Could Artificial Intelligence lead to news anchors losing their jobs? BBC Radio 4 Presenter, Charles Carroll, certainly thinks it could happen in the future. He says: “Artificial Intelligence could save a great deal of money”.
When China’s state-run news agency, Xinhua, introduced their newest addition to the newsroom – two Artificial Intelligence news anchors, people were surprised. Surprised that this could be a thing of the future.
Dude — this is the 1.0 version.
If this is where we are already, how much longer do we have before we literally cannot tell the difference.
— Louie Vuitton Don (@KanyeofOld) November 8, 2018
True. More like how much longer before they fire every news reporter.
— ♔KingDave DuROSIER (@iAm_KingDave) November 9, 2018
Censored news and non human emotions. (Perfect)
— Austin (@inmyhumbleopi) November 8, 2018
The first, an English speaking presenter appeared on television screens dressed in a sharp suit, looking like any other anchor, until he opened his mouth. In a robotic voice, he began: “Hello, you are watching English news programme, I am AI news anchor.”
The second is a Chinese speaking anchor who introduced himself in the same way.

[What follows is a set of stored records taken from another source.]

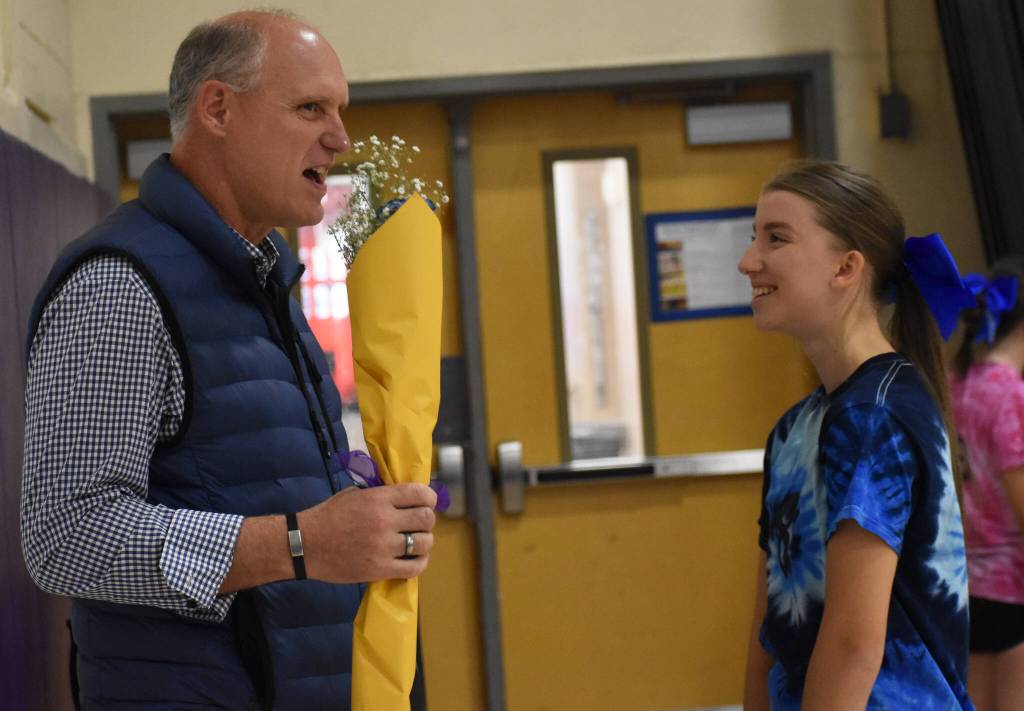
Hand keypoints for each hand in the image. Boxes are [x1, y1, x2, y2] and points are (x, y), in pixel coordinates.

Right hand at [299, 483, 436, 582]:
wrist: (305, 545)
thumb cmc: (328, 516)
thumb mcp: (355, 494)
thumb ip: (381, 494)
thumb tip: (406, 497)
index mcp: (378, 499)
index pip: (420, 493)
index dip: (429, 498)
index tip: (426, 503)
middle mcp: (384, 521)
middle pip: (426, 518)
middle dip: (426, 520)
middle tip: (418, 524)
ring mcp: (383, 547)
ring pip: (424, 543)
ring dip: (424, 542)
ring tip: (416, 542)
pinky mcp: (379, 569)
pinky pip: (414, 567)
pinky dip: (419, 562)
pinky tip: (413, 558)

Artificial Intelligence (AI) is defined as the development of computer systems able to perform tasks normally requiring human intelligence.
— China Xinhua News (@XHNews) 8 November 2018
The AI presenters were created through a collaboration with Chinese search engine, Sogou. They mimic the movements and expressions of their real life counterparts Zhang Zhao and Qui Hao, who the AI anchors are modelled on.
Xinhua have said the virtual anchors can work 24 hours a day from any location and aim to reduce production costs.
Voice of London spoke to BBC Radio 4 news presenter, Charles Carroll, about his thoughts on AI in newsrooms:
This is a big step for China who have plans to turn China into an AI world leader by 2030.